Who’s Afraid of Virginia Woolf is a contender for most over-rated film in history, with everyone in it far better in other things, despite all the accolades it got. Screaming is not acting.
My candidate for most over-rated film in history is Citizen Kane, which is certainly not without great merit but undeserving of the place it occupies in the pantheon. (I love Elizabeth Taylor’s performance in Virginia Woolf. It may not have been great or even good acting, but it gives me great pleasure just thinking about it. She was almost never believable on screen, but she was endlessly fascinating.)
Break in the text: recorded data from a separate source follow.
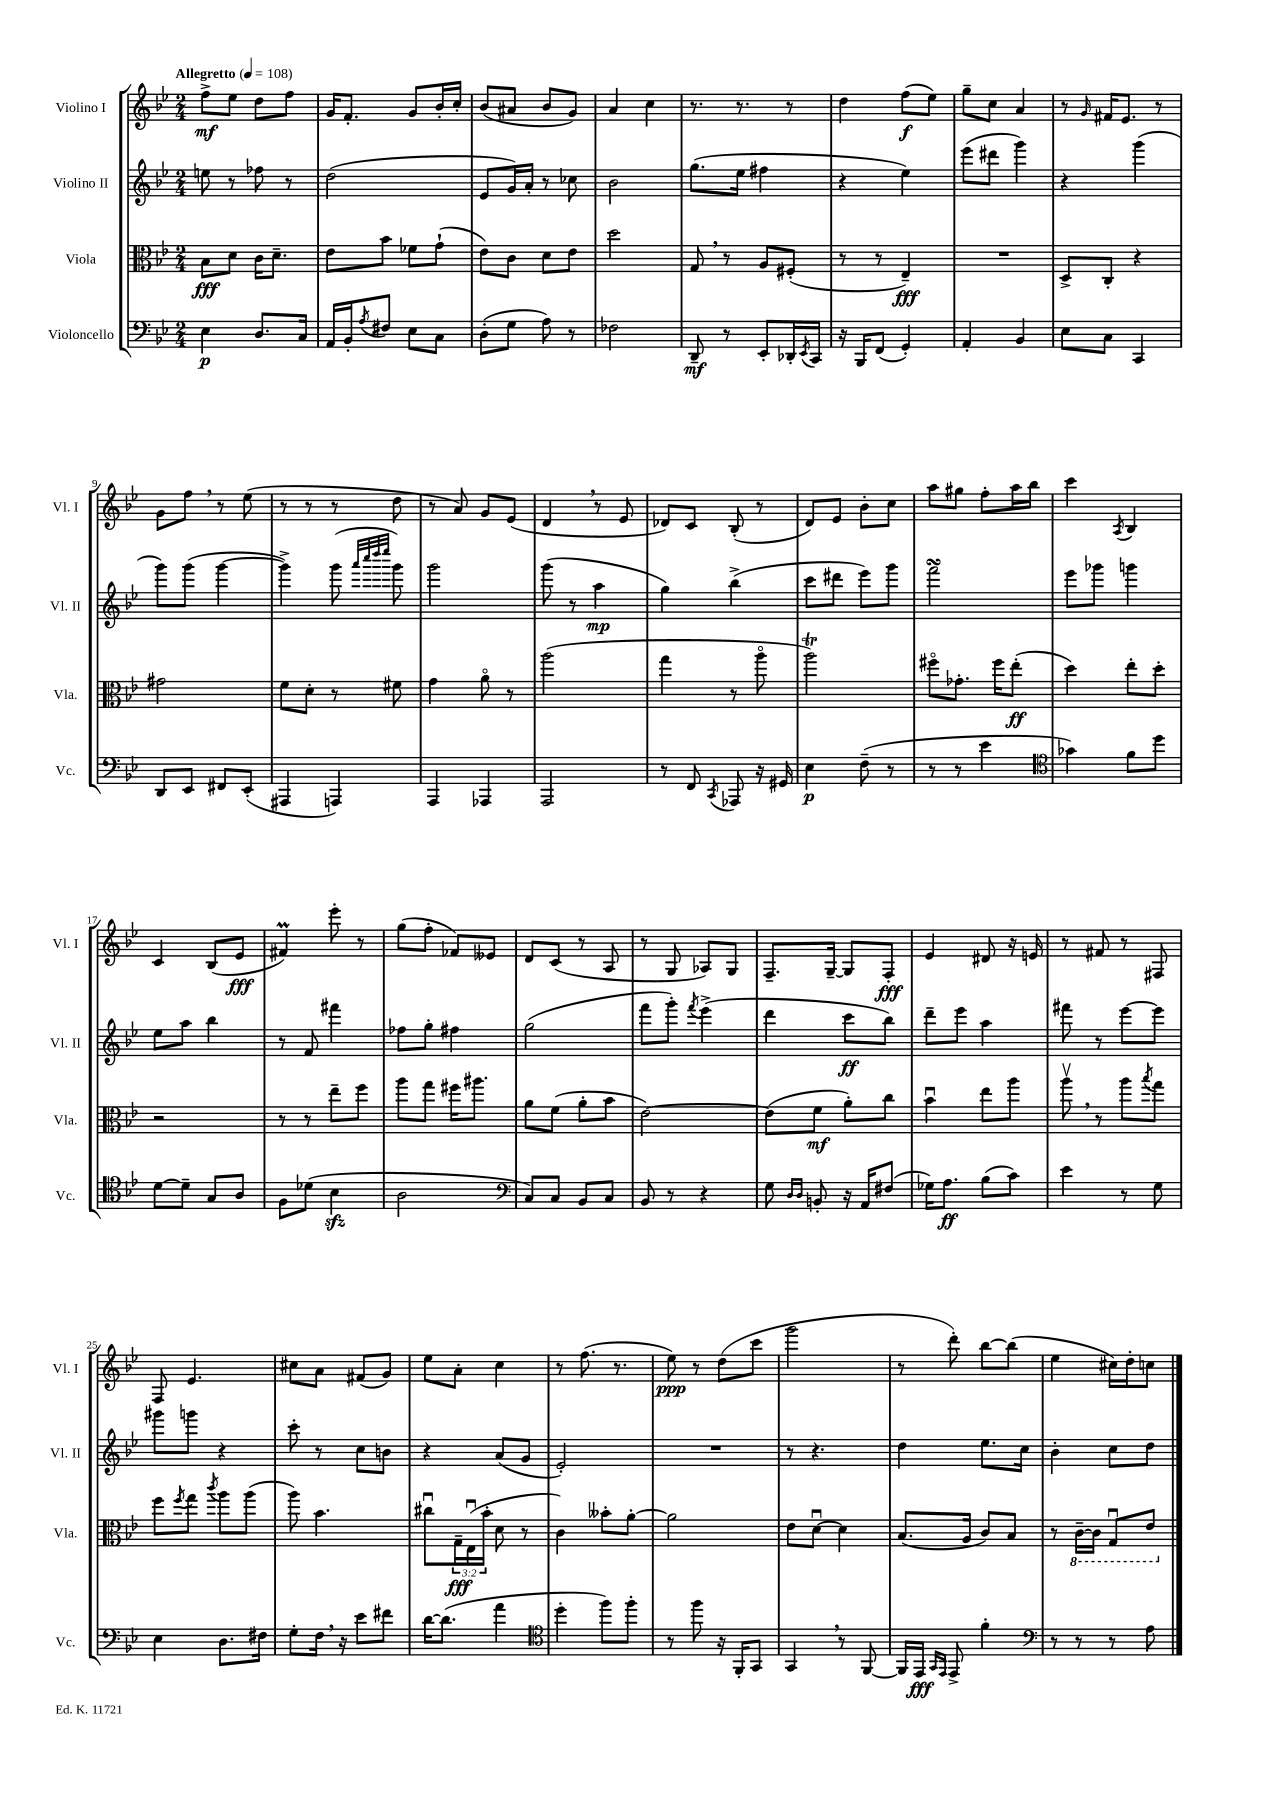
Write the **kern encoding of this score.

**kern	**dynam	**kern	**dynam	**kern	**dynam	**kern	**dynam
*part4	*part4	*part3	*part3	*part2	*part2	*part1	*part1
*staff4	*staff4	*staff3	*staff3	*staff2	*staff2	*staff1	*staff1
*I"Violoncello	*	*I"Viola	*	*I"Violino II	*	*I"Violino I	*
*I'Vc.	*	*I'Vla.	*	*I'Vl. II	*	*I'Vl. I	*
*clefF4	*	*clefC3	*	*clefG2	*	*clefG2	*
*k[b-e-]	*	*k[b-e-]	*	*k[b-e-]	*	*k[b-e-]	*
*M2/4	*	*M2/4	*	*M2/4	*	*M2/4	*
*MM108	*	*MM108	*	*MM108	*	*MM108	*
=1	=1	=1	=1	=1	=1	=1	=1
!	!	!	!	!	!	!LO:TX:a:B:t=Allegretto	!
4E-\	p	8B-\L	fff	8een\	.	8ff^\L	mf
.	.	8d\J	.	8r	.	8ee-\J	.
8.D/L	.	16c\KL	.	8ff-X\	.	8dd\L	.
.	.	8.d~\J	.	.	.	.	.
.	.	.	.	8r	.	8ff\J	.
16C/Jk	.	.	.	.	.	.	.
=2	=2	=2	=2	=2	=2	=2	=2
16AA/LL	.	8e-\L	.	(2dd\	.	16g/KL	.
16BB-'/J	.	.	.	.	.	8.f'/J	.
8qA/	.	.	.	.	.	.	.
8F#X/J	.	8b-\J	.	.	.	.	.
8E-\L	.	8f-X\L	.	.	.	8g/L	.
8C\J	.	(8g`\J	.	.	.	16b-'/L	.
.	.	.	.	.	.	16cc'/JJ	.
=3	=3	=3	=3	=3	=3	=3	=3
(8D'\L	.	8e-\L)	.	8e-/L	.	(8b-/L	.
8G\J	.	8c\J	.	16g/L)	.	8a#X/J	.
.	.	.	.	16a'/JJ	.	.	.
8A\)	.	8d\L	.	8r	.	8b-/L	.
8r	.	8e-\J	.	8cc-X\	.	8g/J)	.
=4	=4	=4	=4	=4	=4	=4	=4
2F-X\	.	2dd\	.	2b-\	.	4a/	.
.	.	.	.	.	.	4cc\	.
=5	=5	=5	=5	=5	=5	=5	=5
8DD~/	mf	8G,/	.	(8.gg\L	.	8.r	.
8r	.	8r	.	.	.	.	.
.	.	.	.	16ee-\Jk	.	8.r	.
8EE-'/L	.	8A/L	.	4ff#X\	.	.	.
16DD-X'/L	.	(8F#X'/J	.	.	.	8r	.
8qEE-/	.	.	.	.	.	.	.
16CC/JJ	.	.	.	.	.	.	.
=6	=6	=6	=6	=6	=6	=6	=6
16r	.	8r	.	4r	.	4dd\	.
16BBB-/KL	.	.	.	.	.	.	.
(8FF/J	.	8r	.	.	.	.	.
4GG'/)	.	4E-~/)	fff	4ee-\)	.	(8ff\L	f
.	.	.	.	.	.	8ee-\J)	.
=7	=7	=7	=7	=7	=7	=7	=7
4AA'/	.	2r	.	(8eee-\L	.	8gg~\L	.
.	.	.	.	8ddd#X\J	.	8cc\J	.
4BB-/	.	.	.	4ggg\)	.	4a/	.
=8	=8	=8	=8	=8	=8	=8	=8
8E-\L	.	8D^/L	.	4r	.	8r	.
.	.	.	.	.	.	16qqg/	.
8C\J	.	8C'/J	.	.	.	16f#X/KL	.
.	.	.	.	.	.	8.e-/J	.
4CC/	.	4r	.	(4ggg\	.	.	.
.	.	.	.	.	.	8r	.
!!LO:LB:g=z
=9	=9	=9	=9	=9	=9	=9	=9
8DD/L	.	2g#X\	.	8ggg\L)	.	8g\L	.
8EE-/J	.	.	.	(8ggg\J	.	8ff,\J	.
8FF#X/L	.	.	.	[4ggg\	.	8r	.
(8EE-'/J	.	.	.	.	.	(8ee-\	.
=10	=10	=10	=10	=10	=10	=10	=10
4AAA#X/	.	8f\L	.	4ggg^\])	.	8r	.
.	.	8d'\J	.	.	.	8r	.
4AAAn/)	.	8r	.	(8ggg\	.	8r	.
.	.	.	.	32qqaaa/LLL	.	.	.
.	.	.	.	32qqcccc/	.	.	.
.	.	.	.	32qqdddd/	.	.	.
.	.	.	.	32qqeeee-/JJJ	.	.	.
.	.	8f#X\	.	8ggg\)	.	8dd\	.
=11	=11	=11	=11	=11	=11	=11	=11
4AAA/	.	4g\	.	2ggg\	.	8r	.
.	.	.	.	.	.	8a/)	.
4AAA-X/	.	8a\	.	.	.	8g/L	.
.	.	8r	.	.	.	(8e-/J	.
=12	=12	=12	=12	=12	=12	=12	=12
2AAA/	.	(2aa\	.	(8ggg\	.	4d,/	.
.	.	.	.	8r	.	.	.
.	.	.	.	4aa\	mp	8r	.
.	.	.	.	.	.	8e-/	.
=13	=13	=13	=13	=13	=13	=13	=13
8r	.	4gg\	.	4gg\)	.	8d-X/L)	.
8FF/	.	.	.	.	.	8c/J	.
8qCC/	.	.	.	.	.	.	.
8AAA-X/	.	8r	.	(4bb-^\	.	(8B-'/	.
16r	.	8aa\	.	.	.	8r	.
16GG#X/	.	.	.	.	.	.	.
=14	=14	=14	=14	=14	=14	=14	=14
4E-\	p	2aat\)	.	8ccc\L	.	8d/L)	.
.	.	.	.	8ddd#X\J	.	8e-/J	.
(8F~\	.	.	.	8eee-\L)	.	8b-'\L	.
8r	.	.	.	8ggg\J	.	8cc\J	.
=15	=15	=15	=15	=15	=15	=15	=15
8r	.	8ff#X\L	.	2fffsSSS\	.	8aa\L	.
8r	.	8.g-X'\J	.	.	.	8gg#X\J	.
4e-\	.	.	.	.	.	8ff'\L	.
.	.	16ff#\KL	.	.	.	.	.
.	.	(8ee-'\J	ff	.	.	16aa\L	.
.	.	.	.	.	.	16bb-\JJ	.
=16	=16	=16	=16	=16	=16	=16	=16
*clefC4	*	*	*	*	*	*	*
4g-X\)	.	4dd\)	.	8eee-\L	.	4ccc\	.
.	.	.	.	8ggg-X\J	.	.	.
.	.	.	.	.	.	8qA/	.
8f\L	.	8ee-'\L	.	4gggn\	.	4B-/	.
8dd\J	.	8dd'\J	.	.	.	.	.
!!LO:LB:g=z
=17	=17	=17	=17	=17	=17	=17	=17
[8d\L	.	2r	.	8ee-\L	.	4c/	.
8d~\J]	.	.	.	8aa\J	.	.	.
8G/L	.	.	.	4bb-\	.	(8B-/L	.
8A/J	.	.	.	.	.	8e-/J	fff
=18	=18	=18	=18	=18	=18	=18	=18
8F\L	.	8r	.	8r	.	4f#Xm/)	.
(8d-X\J	.	8r	.	8f/	.	.	.
4B-zz\	.	8ee-~\L	.	4fff#X\	.	8eee-'\	.
.	.	8ff\J	.	.	.	8r	.
=19	=19	=19	=19	=19	=19	=19	=19
2A\	.	8aa\L	.	8ff-X\L	.	(8gg\L	.
.	.	8gg\J	.	8gg'\J	.	8ff'\J	.
.	.	16ff#X\KL	.	4ff#X\	.	8f-X/L)	.
.	.	8.aa#X\J	.	.	.	.	.
.	.	.	.	.	.	8e--X/J	.
=20	=20	=20	=20	=20	=20	=20	=20
*clefF4	*	*	*	*	*	*	*
8C/L)	.	8a\L	.	(2gg\	.	8d/L	.
8C/J	.	(8f\J	.	.	.	(8c/J	.
8BB-/L	.	8a'\L	.	.	.	8r	.
8C/J	.	8b-\J	.	.	.	8A/	.
=21	=21	=21	=21	=21	=21	=21	=21
8BB-/	.	[2e-\)	.	8fff\L	.	8r	.
8r	.	.	.	8ggg'\J)	.	8G/	.
.	.	.	.	8qfff/	.	.	.
4r	.	.	.	(4eee-^\	.	8A-X/L)	.
.	.	.	.	.	.	8G/J	.
=22	=22	=22	=22	=22	=22	=22	=22
8G\	.	(8e-\L]	.	4ddd\	.	8.F~/L	.
16qqD/LL	.	.	.	.	.	.	.
16qqD/JJ	.	.	.	.	.	.	.
8BBn'/	.	8f\J	mf	.	.	.	.
.	.	.	.	.	.	[16G~/Jk	.
16r	.	8a'\L)	.	8ccc\L	ff	8G/L]	.
16AA/KL	.	.	.	.	.	.	.
(8F#X/J	.	8cc\J	.	8bb-\J)	.	8F'/J	fff
=23	=23	=23	=23	=23	=23	=23	=23
16G-X\KL)	.	4b-u\	.	8ddd~\L	.	4e-/	.
8.A\J	ff	.	.	.	.	.	.
.	.	.	.	8eee-\J	.	.	.
(8B-\L	.	8ee-\L	.	4aa\	.	8d#X/	.
8c\J)	.	8aa\J	.	.	.	16r	.
.	.	.	.	.	.	16en/	.
=24	=24	=24	=24	=24	=24	=24	=24
4e-\	.	8aav,\	.	8fff#X\	.	8r	.
.	.	8r	.	8r	.	8f#X/	.
8r	.	8aa\L	.	[8eee-\L	.	8r	.
.	.	8qbb-/	.	.	.	.	.
8G\	.	8gg\J	.	8eee-\J]	.	8F#X/	.
!!LO:LB:g=z
=25	=25	=25	=25	=25	=25	=25	=25
4E-\	.	8ff\L	.	8ggg#X\L	.	8F/	.
.	.	8qff/	.	.	.	.	.
.	.	8gg\J	.	8gggn\J	.	4.e-/	.
.	.	8qccc/	.	.	.	.	.
8.D\L	.	8aa\L	.	4r	.	.	.
.	.	(8aa\J	.	.	.	.	.
16F#X\Jk	.	.	.	.	.	.	.
=26	=26	=26	=26	=26	=26	=26	=26
8G'\L	.	8aa\)	.	8ccc'\	.	8cc#X\L	.
16F,\Jk	.	4.b-\	.	8r	.	8a\J	.
16r	.	.	.	.	.	.	.
8e-\L	.	.	.	8cc\L	.	(8f#X/L	.
8f#X\J	.	.	.	8bn\J	.	8g/J)	.
=27	=27	=27	=27	=27	=27	=27	=27
[16d\KL	.	8cc#Xu\L	.	4r	.	8ee-\L	.
(8.d\J]	.	.	.	.	.	.	.
.	.	24G~\L	fff	.	.	8a'\J	.
.	.	(24E-u\	.	.	.	.	.
.	.	24b-'\JJ	.	.	.	.	.
4a\	.	8d\	.	(8a/L	.	4cc\	.
.	.	8r	.	8g/J	.	.	.
=28	=28	=28	=28	=28	=28	=28	=28
*clefC4	*	*	*	*	*	*	*
4dd'\	.	4c\)	.	2e-'/)	.	8r	.
.	.	.	.	.	.	(8.ff\	.
8ff\L)	.	8b--X'\L	.	.	.	.	.
.	.	.	.	.	.	8.r	.
8ff'\J	.	[8a'\J	.	.	.	.	.
=29	=29	=29	=29	=29	=29	=29	=29
8r	.	2a\]	.	2r	.	8ee-\)	ppp
8ff\	.	.	.	.	.	8r	.
16r	.	.	.	.	.	(8dd\L	.
16FF'/KL	.	.	.	.	.	.	.
8GG/J	.	.	.	.	.	8ccc\J	.
=30	=30	=30	=30	=30	=30	=30	=30
4GG,/	.	8e-\L	.	8r	.	2ggg\	.
.	.	[8du\J	.	4.r	.	.	.
8r	.	4d\]	.	.	.	.	.
[8FF/	.	.	.	.	.	.	.
=31	=31	=31	=31	=31	=31	=31	=31
16FF/LL]	.	(8.B-/L	.	4dd\	.	8r	.
16EE-/JJ	fff	.	.	.	.	.	.
16qqGG/LL	.	.	.	.	.	.	.
16qqEE-/JJ	.	.	.	.	.	.	.
8EE-^/	.	.	.	.	.	8ddd'\)	.
.	.	16A/Jk	.	.	.	.	.
4f'\	.	8c/L)	.	8.ee-\L	.	[8bb-\L	.
.	.	8B-/J	.	.	.	(8bb-\J]	.
.	.	.	.	16cc\Jk	.	.	.
=32	=32	=32	=32	=32	=32	=32	=32
*clefF4	*	*	*	*	*	*	*
8r	.	8r	.	4b-'\	.	4ee-\	.
*	*	*8ba	*	*	*	*	*
8r	.	[16C~\LL	.	.	.	.	.
.	.	16C\JJ]	.	.	.	.	.
8r	.	8GGu/L	.	8cc\L	.	16cc#X\LL)	.
.	.	.	.	.	.	16dd'\J	.
8A\	.	8E-/J	.	8dd\J	.	8ccn\J	.
*	*	*X8ba	*	*	*	*	*
==	==	==	==	==	==	==	==
*-	*-	*-	*-	*-	*-	*-	*-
But speaking of Virginia Woolf, if anyone can make it to New York between now and March 3rd, the Steppenwolf Theatre Company’s production of Albee’s play is not to be missed. It played originally in Chicago, and then at Arena Stage here in Washington where I saw it, and is now running at the Booth in Manhattan. After seeing it, I walked out thinking it was probably the best piece of theatre I ever saw.
i think “citizen kane” only seems unremarkable when viewed in the context of our time. if viewed in the context of its time it has great merit. remember, even the most overused cliches seemed fresh at one time.
Sadly, the FT tucked that essay back behind the wall. I read and admired it back when you posted this, though, and it did get me to watch The Spy Who… It was as perfect as advertised, so thanks!